Toone asked whether the “loss of 500,000 souls over the last 10 years has been faithful? I don’t think so.”
Saying the denomination was divided on Scripture, the person and work of Christ and the nature of salvation, Toone added that the “time has come to speak the unspeakable: Is there too much diversity.”
Evangelicals cannot remain “unequally yoked” with liberals, Toone said. “We have become bad for each other.”
He called for a “gracious separation” in which neither side villifies the other. The alternative “might be more sinful than schism.”
Toone also called for a negotiated settlement that would lead to an amicable division because “it has become their church as truly as it is our church.” But he warned that failure to defeat Amendment A would make such a settlement impossible. “If we lose, our opponents will not need to negotiate.”
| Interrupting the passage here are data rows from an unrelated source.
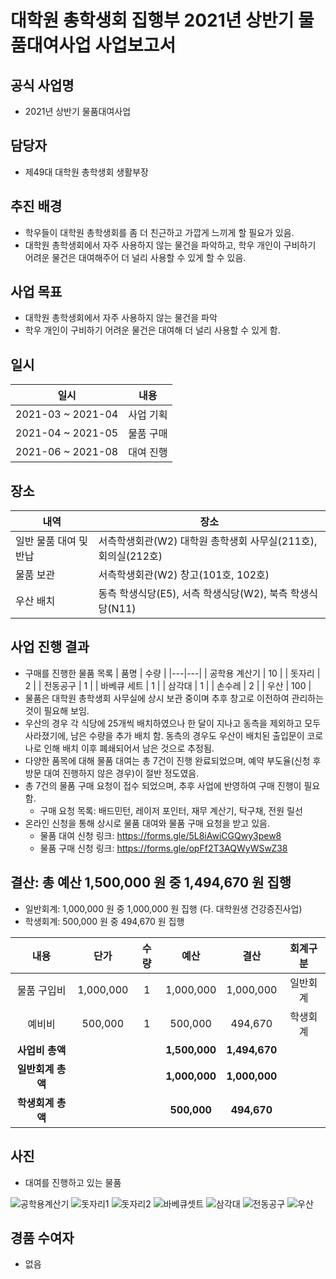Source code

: 대학원 총학생회 집행부 2021년 상반기 물품대여사업 사업보고서
===

## 공식 사업명
- 2021년 상반기 물품대여사업

## 담당자
- 제49대 대학원 총학생회 생활부장

## 추진 배경
- 학우들이 대학원 총학생회를 좀 더 친근하고 가깝게 느끼게 할 필요가 있음.
- 대학원 총학생회에서 자주 사용하지 않는 물건을 파악하고, 학우 개인이 구비하기 어려운 물건은 대여해주어 더 널리 사용할 수 있게 할 수 있음.

## 사업 목표
- 대학원 총학생회에서 자주 사용하지 않는 물건을 파악
- 학우 개인이 구비하기 어려운 물건은 대여해 더 널리 사용할 수 있게 함.

## 일시
| 일시 | 내용 |
|---|---|
| 2021-03 ~ 2021-04 | 사업 기획 |
| 2021-04 ~ 2021-05 | 물품 구매 |
| 2021-06 ~ 2021-08 | 대여 진행 |

## 장소

| 내역 | 장소 | 
|---|---|
| 일반 물품 대여 및 반납 | 서측학생회관(W2) 대학원 총학생회 사무실(211호), 회의실(212호) | 
| 물품 보관 | 서측학생회관(W2) 창고(101호, 102호) | 
| 우산 배치 | 동측 학생식당(E5), 서측 학생식당(W2), 북측 학생식당(N11) | 

## 사업 진행 결과

- 구매를 진행한 물품 목록
  | 품명 | 수량 | 
  |---|---|
  | 공학용 계산기 | 10 |
  | 돗자리 | 2 |
  | 전동공구 | 1 |
  | 바베큐 세트 | 1 |
  | 삼각대 | 1 |
  | 손수레 | 2 |
  | 우산 | 100 |
- 물품은 대학원 총학생회 사무실에 상시 보관 중이며 추후 창고로 이전하여 관리하는 것이 필요해 보임.
- 우산의 경우 각 식당에 25개씩 배치하였으나 한 달이 지나고 동측을 제외하고 모두 사라졌기에, 남은 수량을 추가 배치 함. 동측의 경우도 우산이 배치된 출입문이 코로나로 인해 배치 이후 폐쇄되어서 남은 것으로 추정됨.
- 다양한 품목에 대해 물품 대여는 총 7건이 진행 완료되었으며, 예약 부도율(신청 후 방문 대여 진행하지 않은 경우)이 절반 정도였음. 
- 총 7건의 물품 구매 요청이 접수 되었으며, 추후 사업에 반영하여 구매 진행이 필요함.
  - 구매 요청 목록: 배드민턴, 레이저 포인터, 재무 계산기, 탁구채, 전원 릴선
- 온라인 신청을 통해 상시로 물품 대여와 물품 구매 요청을 받고 있음.
  - 물품 대여 신청 링크: https://forms.gle/5L8iAwiCGQwy3pew8 
  - 물품 구매 신청 링크: https://forms.gle/opFf2T3AQWyWSwZ38

## 결산: 총 예산 1,500,000 원 중 1,494,670 원 집행
- 일반회계: 1,000,000 원 중 1,000,000 원 집행 (다. 대학원생 건강증진사업)
- 학생회계: 500,000 원 중 494,670 원 집행

| **내용** | **단가** | **수량** | **예산** | **결산** | **회계구분** |
|:---:|:---:|:---:|:---:|:---:|:---:|
| 물품 구입비 | 1,000,000 | 1 | 1,000,000 | 1,000,000 | 일반회계| 
| 예비비 | 500,000 | 1 | 500,000 | 494,670 | 학생회계| 
| **사업비 총액** |  |  | **1,500,000** | **1,494,670** |  |
| **일반회계 총액** |  |  | **1,000,000** | **1,000,000** |  |
| **학생회계 총액** |  |  | **500,000** | **494,670** |  |

## 사진
- 대여를 진행하고 있는 물품 

![공학용계산기](../../resources/물품대여사업-공학용계산기.jpg)
![돗자리1](../../resources/물품대여사업-돗자리1.jpg)
![돗자리2](../../resources/물품대여사업-돗자리2.jpg)
![바베큐셋트](../../resources/물품대여사업-바베큐셋트.jpg)
![삼각대](../../resources/물품대여사업-삼각대.jpg)
![전동공구](../../resources/물품대여사업-전동공구.jpg)
![우산](../../resources/물품대여사업-우산.jpg)

## 경품 수여자
- 없음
Toone saw no hope in evangelicals trying to prevail through the polity and politics of the church. “The other side will never quit because these issues define who they are. We will never quit because their issues are intolerable to us.”
Two-synod model
A proposed two-synod model was presented and discussed during a breakout session by the Rev. Jim Singleton of Austin, Texas, and the Rev. Peter Barnes of Boulder, Colo.
They also suggested a negotiated settlement that would permit congregations to affiliate with one of two synods: one evangelical and the other for the rest of the denomination. The General Assembly would be limited to consideration of matters that both agreed on. As a consequence, the number of national staff members would be sharply reduced.
The actions and decisions of the two synods would be expressions of their constituencies.
Both Singleton and Barnes described the two-synod approach as “minimalist” and temporary.
“There’s a time for a change,” said Singleton, quoting a Jerry Clower story about a woman with 12 children. One of her children fell into a batch of tar, and she told the youngster, “You know, I think it would be easier to have another one than to clean you up.”
Singleton and Barnes provided a handout to outline some specifics: Synods and their allied presbyteries would handle the disposition of property; clergy would be ordained to a particular fellowship; current synods would be eliminated; the Presbyterian Foundation and the Board of Pensions would be unaffected.
They listed potential objections and benefits.
The objections included tolerating evil (unBiblical views of those in the other synod), schism, complexity and likely opposition.
They said some of the benefits would be ending the politicization of the denomination, granting freedom, decentralizing the denominational structure, keeping in place the Foundation and the Board of Pensions, and allowing Presbyterians from different theological camps “to agree to disagree agreeably.”
There were a number of questions about the two-synod plan and some strong disagreement. Parker T. Williamson, editor in chief of The Presbyterian Layman, warned that the plan would “institutionalize two competing faiths.” He said the proposal would have the same effect as Amendment A if it is approved – allowing local option rather than remaining committed to the principle that the Presbyterian Church (USA) is a connectional church.
Williamson argued that the liberal congregations are dying out. He urged the evangelicals to “love off one another” and hold together. “We don’t have to institutionalize a view that is not Christian.”